### Problem details
Reproduce verbatim the section of the entries below that begins with the line containing "scientific name: Buphagus africanus" and ends with the line containing "genus: Limenitis", including both of those lines.

··· Given entries ···

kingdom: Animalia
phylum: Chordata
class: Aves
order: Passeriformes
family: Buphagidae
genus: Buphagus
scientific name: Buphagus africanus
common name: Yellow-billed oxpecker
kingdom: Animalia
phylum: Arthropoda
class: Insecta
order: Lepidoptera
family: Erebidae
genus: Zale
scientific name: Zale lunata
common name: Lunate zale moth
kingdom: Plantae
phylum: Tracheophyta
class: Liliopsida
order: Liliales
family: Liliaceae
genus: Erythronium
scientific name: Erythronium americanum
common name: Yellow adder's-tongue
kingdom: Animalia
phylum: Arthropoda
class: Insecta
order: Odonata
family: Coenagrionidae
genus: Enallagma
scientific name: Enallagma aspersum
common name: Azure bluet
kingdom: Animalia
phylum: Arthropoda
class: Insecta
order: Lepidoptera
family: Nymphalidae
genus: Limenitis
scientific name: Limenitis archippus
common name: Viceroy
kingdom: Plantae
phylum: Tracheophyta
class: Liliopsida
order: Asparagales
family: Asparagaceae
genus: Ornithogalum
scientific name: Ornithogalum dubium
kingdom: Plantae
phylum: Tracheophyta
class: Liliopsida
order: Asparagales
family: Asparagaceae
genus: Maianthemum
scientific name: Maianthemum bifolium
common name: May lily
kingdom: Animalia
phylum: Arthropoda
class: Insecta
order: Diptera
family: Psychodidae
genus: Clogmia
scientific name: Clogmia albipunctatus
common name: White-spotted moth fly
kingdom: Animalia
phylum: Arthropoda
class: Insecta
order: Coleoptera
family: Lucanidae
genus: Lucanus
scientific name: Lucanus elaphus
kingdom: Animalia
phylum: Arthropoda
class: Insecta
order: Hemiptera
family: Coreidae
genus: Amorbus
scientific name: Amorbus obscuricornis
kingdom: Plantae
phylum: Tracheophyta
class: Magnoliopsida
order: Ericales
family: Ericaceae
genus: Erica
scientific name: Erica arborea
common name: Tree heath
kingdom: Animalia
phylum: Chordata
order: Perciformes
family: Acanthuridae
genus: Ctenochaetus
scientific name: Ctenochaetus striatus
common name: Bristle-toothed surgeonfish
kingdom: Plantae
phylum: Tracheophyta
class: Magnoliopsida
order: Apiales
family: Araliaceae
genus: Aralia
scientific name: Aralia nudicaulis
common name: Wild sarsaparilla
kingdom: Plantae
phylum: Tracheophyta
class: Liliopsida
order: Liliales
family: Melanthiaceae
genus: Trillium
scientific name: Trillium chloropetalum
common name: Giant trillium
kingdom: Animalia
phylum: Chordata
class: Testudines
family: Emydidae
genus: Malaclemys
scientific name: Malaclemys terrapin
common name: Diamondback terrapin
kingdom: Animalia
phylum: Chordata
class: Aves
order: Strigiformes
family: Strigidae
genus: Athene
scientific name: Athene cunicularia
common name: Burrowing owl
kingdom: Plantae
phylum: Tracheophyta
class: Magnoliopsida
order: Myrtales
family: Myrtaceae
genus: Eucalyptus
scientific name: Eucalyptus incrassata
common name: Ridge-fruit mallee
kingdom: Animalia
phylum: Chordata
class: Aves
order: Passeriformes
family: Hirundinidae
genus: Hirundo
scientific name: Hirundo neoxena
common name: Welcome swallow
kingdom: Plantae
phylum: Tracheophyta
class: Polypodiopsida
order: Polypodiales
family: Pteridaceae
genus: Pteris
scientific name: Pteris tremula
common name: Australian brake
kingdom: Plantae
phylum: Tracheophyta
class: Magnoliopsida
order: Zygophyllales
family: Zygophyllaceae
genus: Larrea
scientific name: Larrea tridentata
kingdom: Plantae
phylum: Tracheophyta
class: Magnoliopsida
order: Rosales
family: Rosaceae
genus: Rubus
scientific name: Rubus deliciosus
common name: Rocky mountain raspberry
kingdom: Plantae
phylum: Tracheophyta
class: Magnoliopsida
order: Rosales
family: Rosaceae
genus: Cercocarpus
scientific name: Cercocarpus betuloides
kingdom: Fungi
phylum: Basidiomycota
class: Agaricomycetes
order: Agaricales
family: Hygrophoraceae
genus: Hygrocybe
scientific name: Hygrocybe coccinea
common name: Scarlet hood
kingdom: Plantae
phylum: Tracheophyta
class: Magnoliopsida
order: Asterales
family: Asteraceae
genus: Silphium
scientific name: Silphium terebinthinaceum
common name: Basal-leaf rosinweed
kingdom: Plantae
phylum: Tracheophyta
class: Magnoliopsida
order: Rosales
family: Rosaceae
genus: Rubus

···

### Response
scientific name: Buphagus africanus
common name: Yellow-billed oxpecker
kingdom: Animalia
phylum: Arthropoda
class: Insecta
order: Lepidoptera
family: Erebidae
genus: Zale
scientific name: Zale lunata
common name: Lunate zale moth
kingdom: Plantae
phylum: Tracheophyta
class: Liliopsida
order: Liliales
family: Liliaceae
genus: Erythronium
scientific name: Erythronium americanum
common name: Yellow adder's-tongue
kingdom: Animalia
phylum: Arthropoda
class: Insecta
order: Odonata
family: Coenagrionidae
genus: Enallagma
scientific name: Enallagma aspersum
common name: Azure bluet
kingdom: Animalia
phylum: Arthropoda
class: Insecta
order: Lepidoptera
family: Nymphalidae
genus: Limenitis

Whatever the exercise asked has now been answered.